• How to complete this task:
Your task is to repeat the entries underneath exactly, minus the pictures.

Records from a data source:
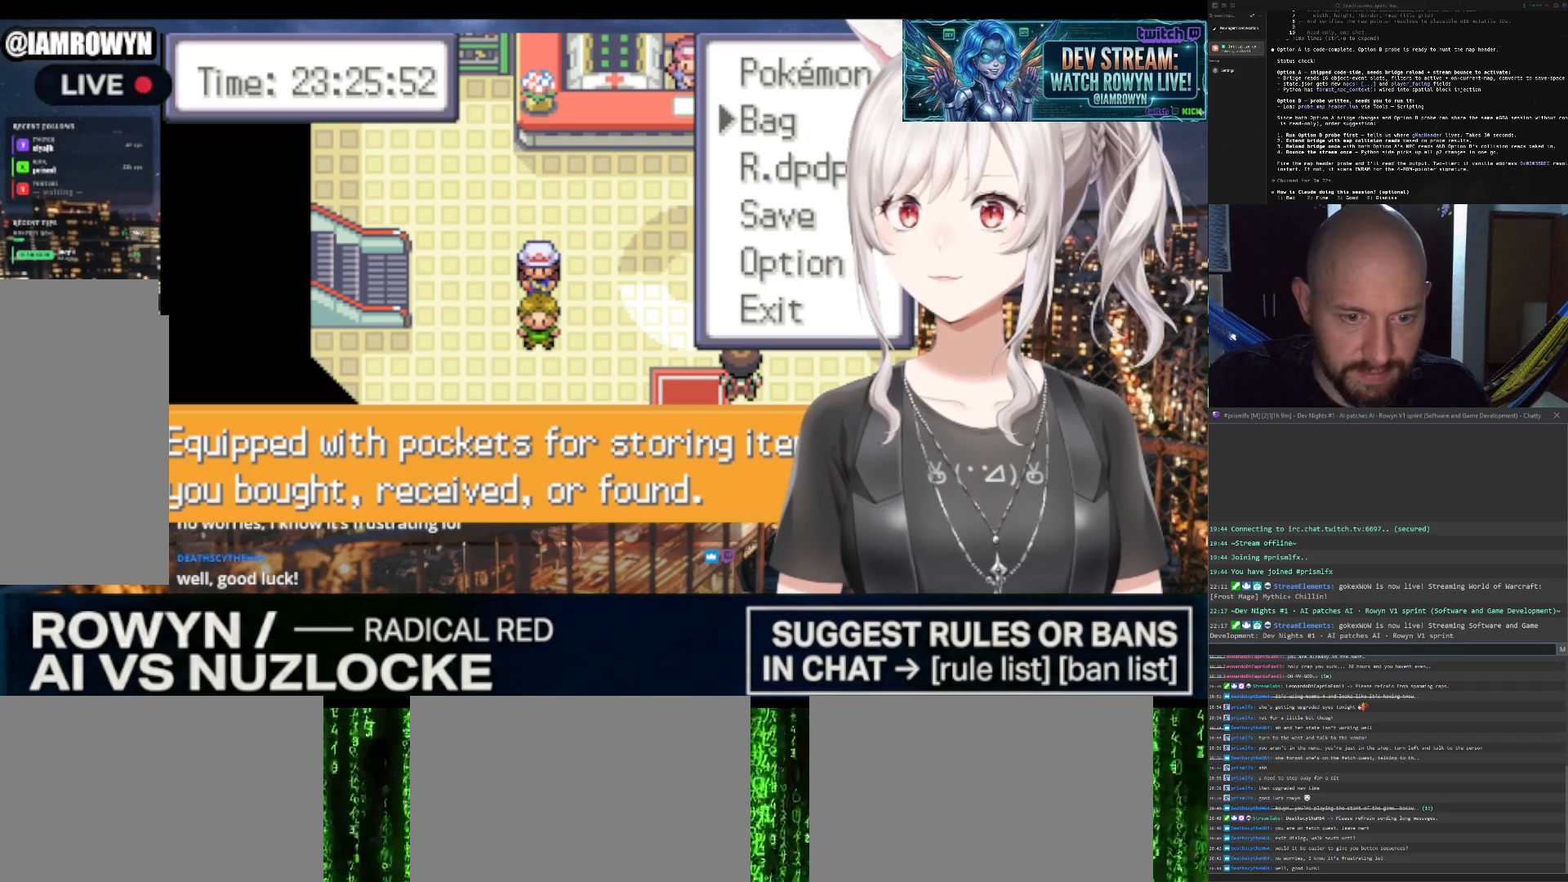
{"buttons": ["B"], "events": []}
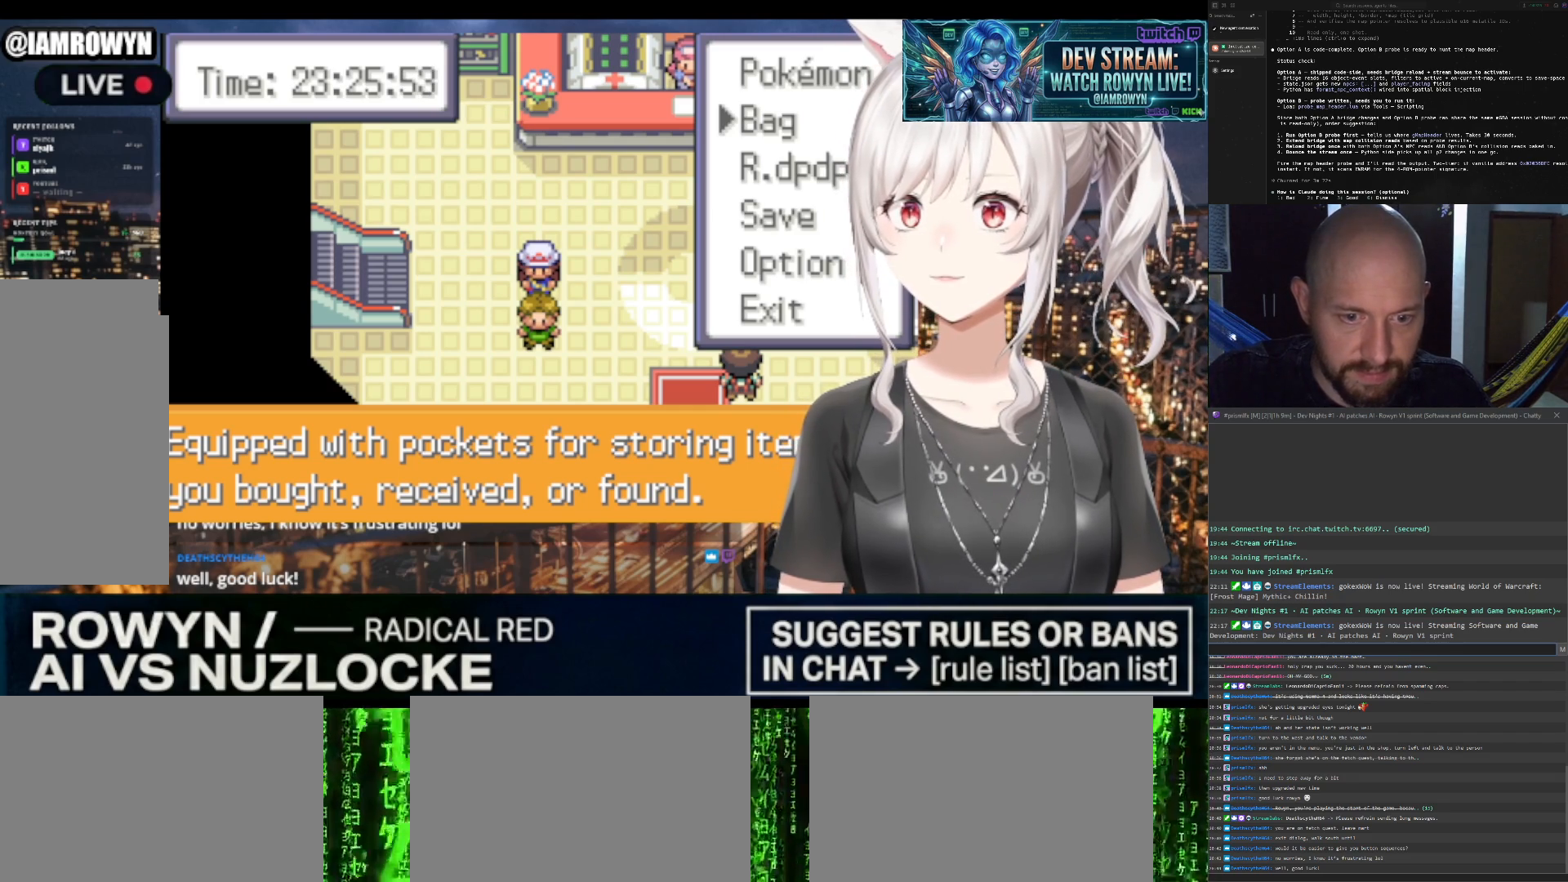
{"buttons": ["B"], "events": []}
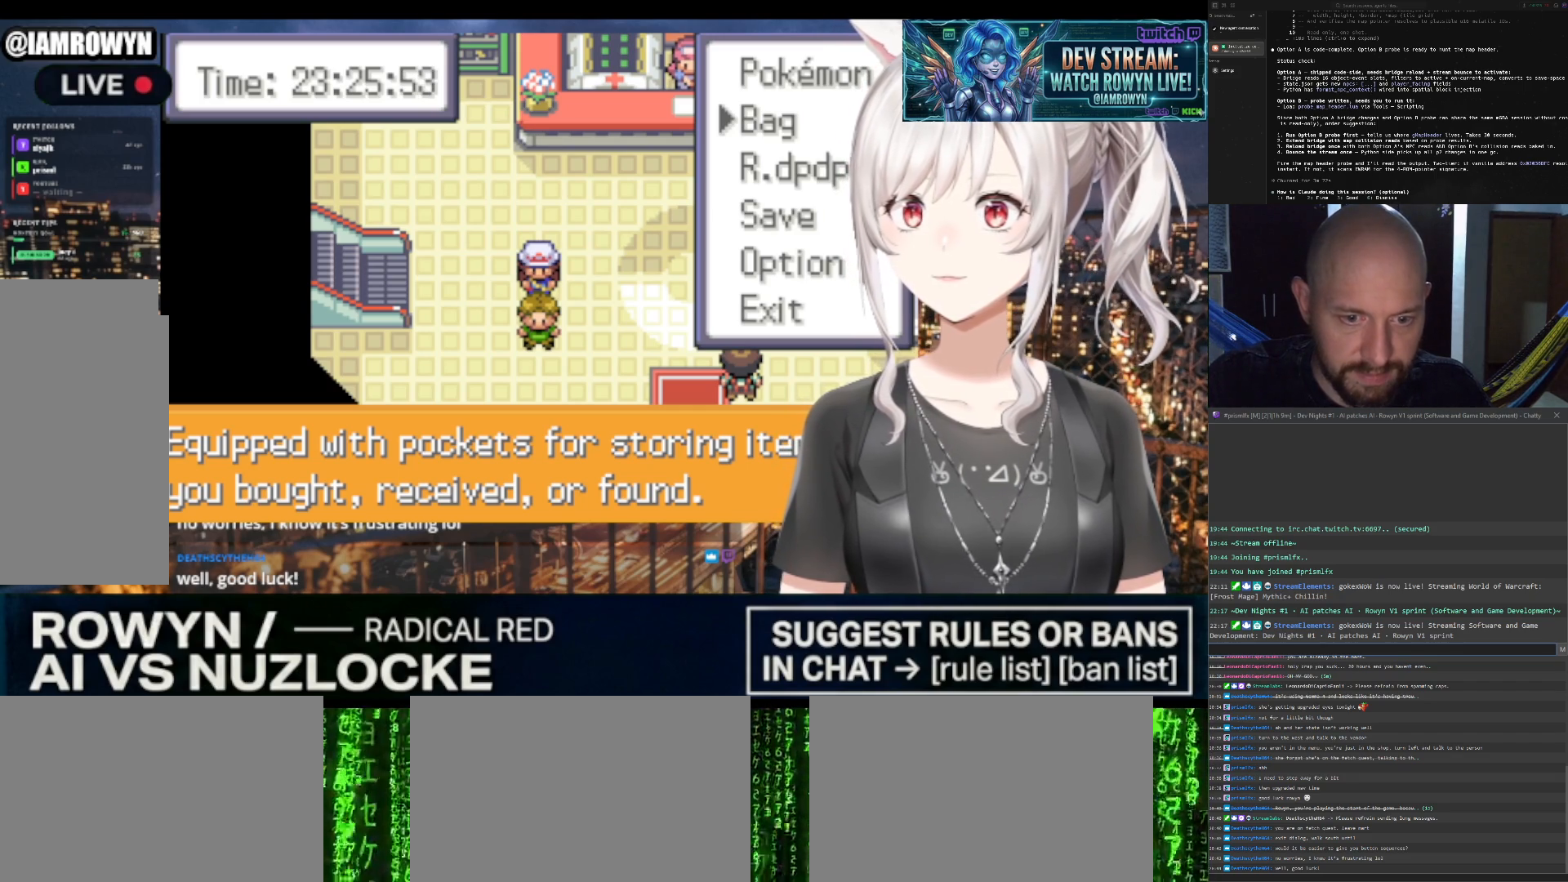
{"buttons": ["B"], "events": []}
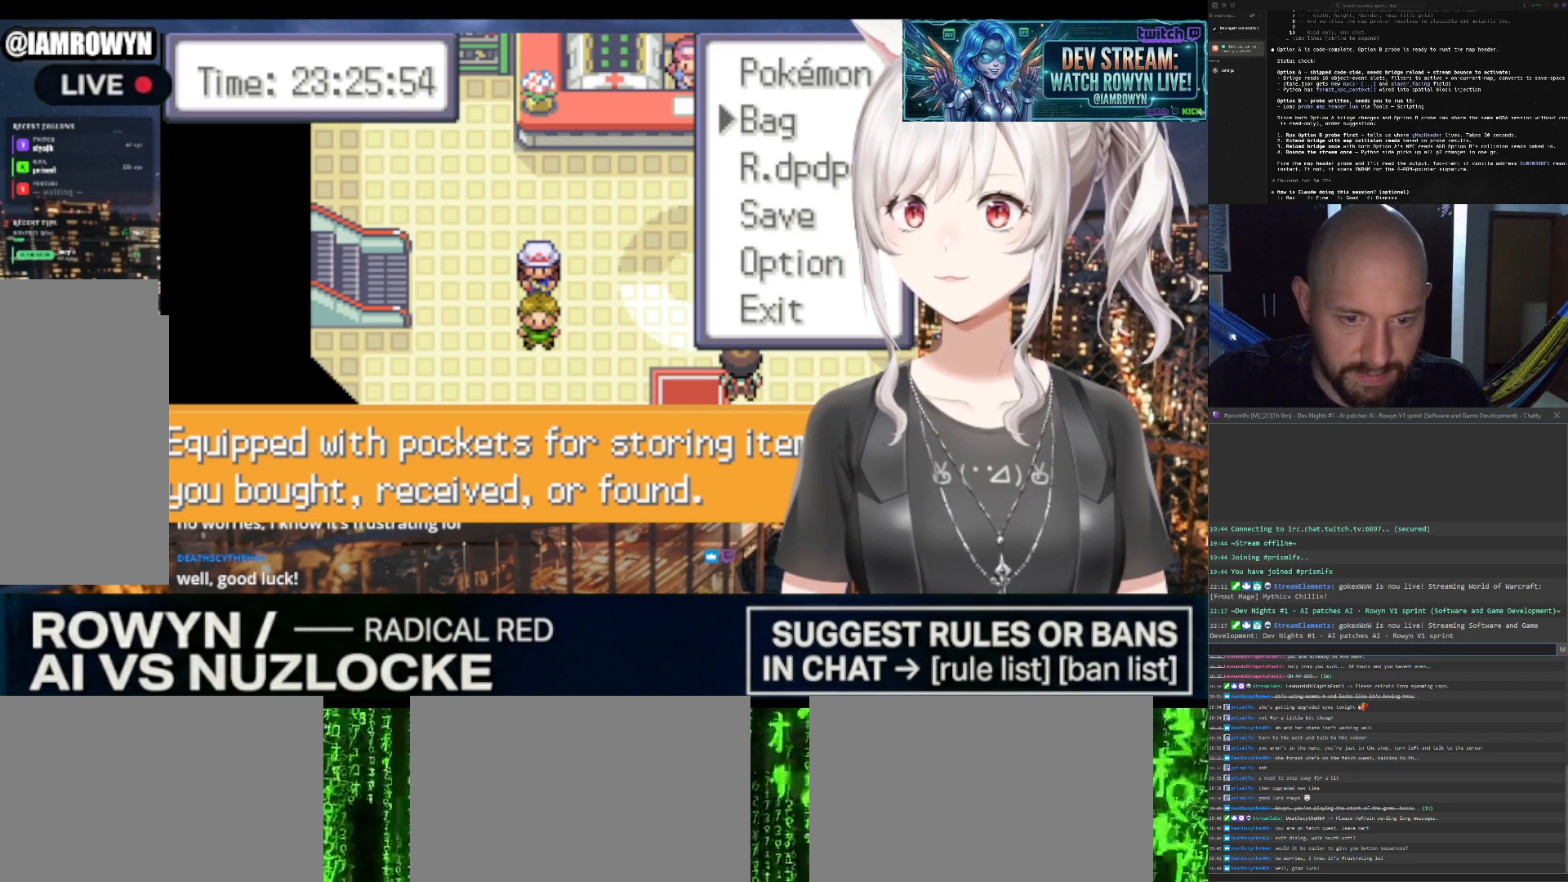
{"buttons": ["B"], "events": []}
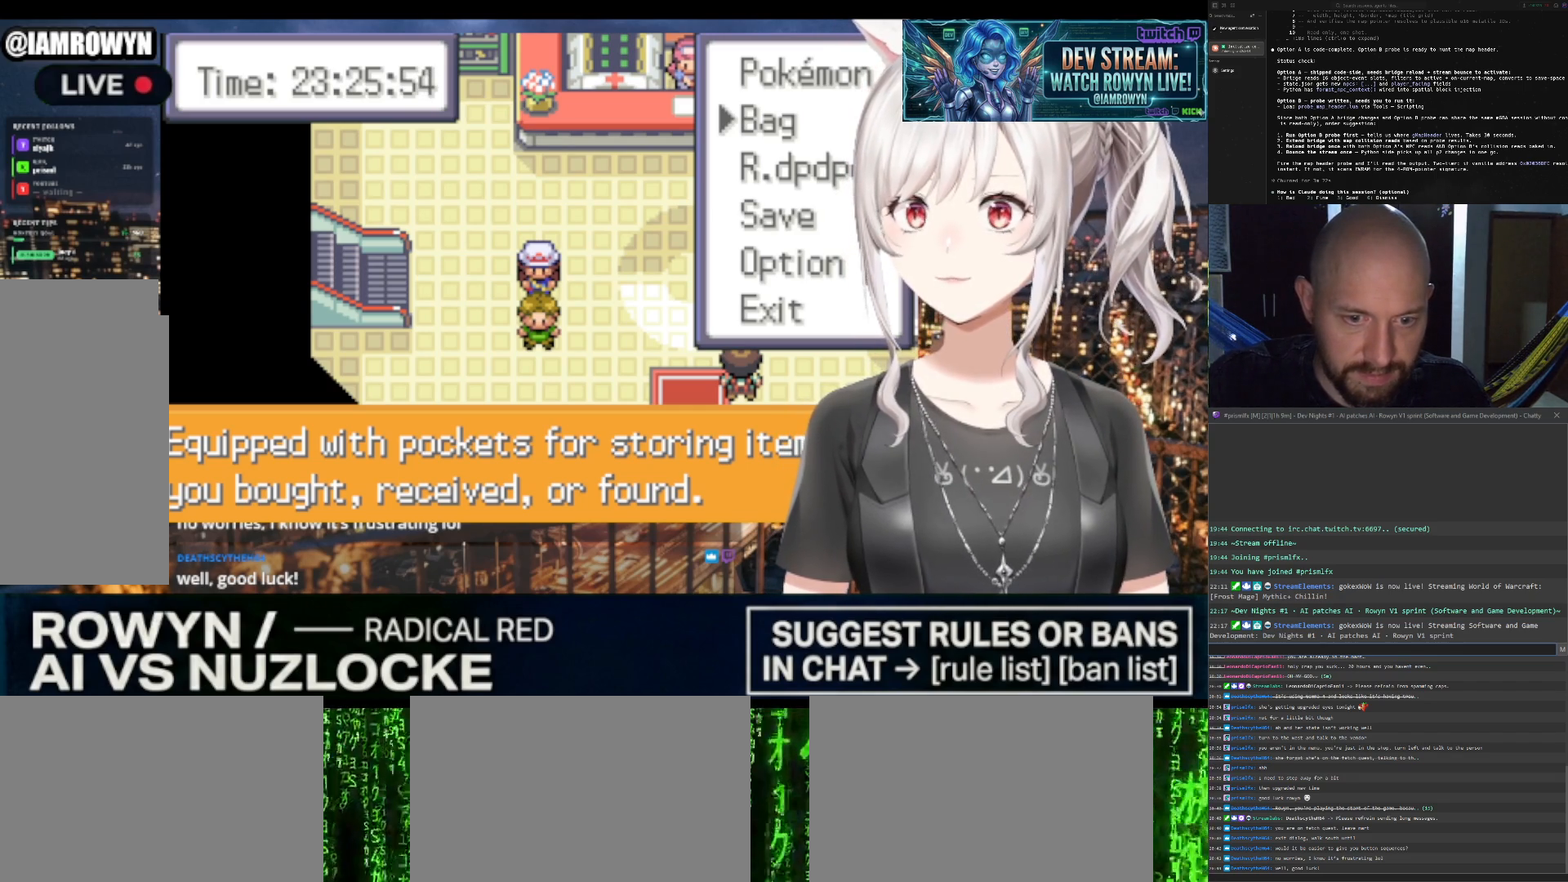
{"buttons": ["B"], "events": []}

• Your solution:
{"buttons": ["B"], "events": []}
{"buttons": ["B"], "events": []}
{"buttons": ["B"], "events": []}
{"buttons": ["B"], "events": []}
{"buttons": ["B"], "events": []}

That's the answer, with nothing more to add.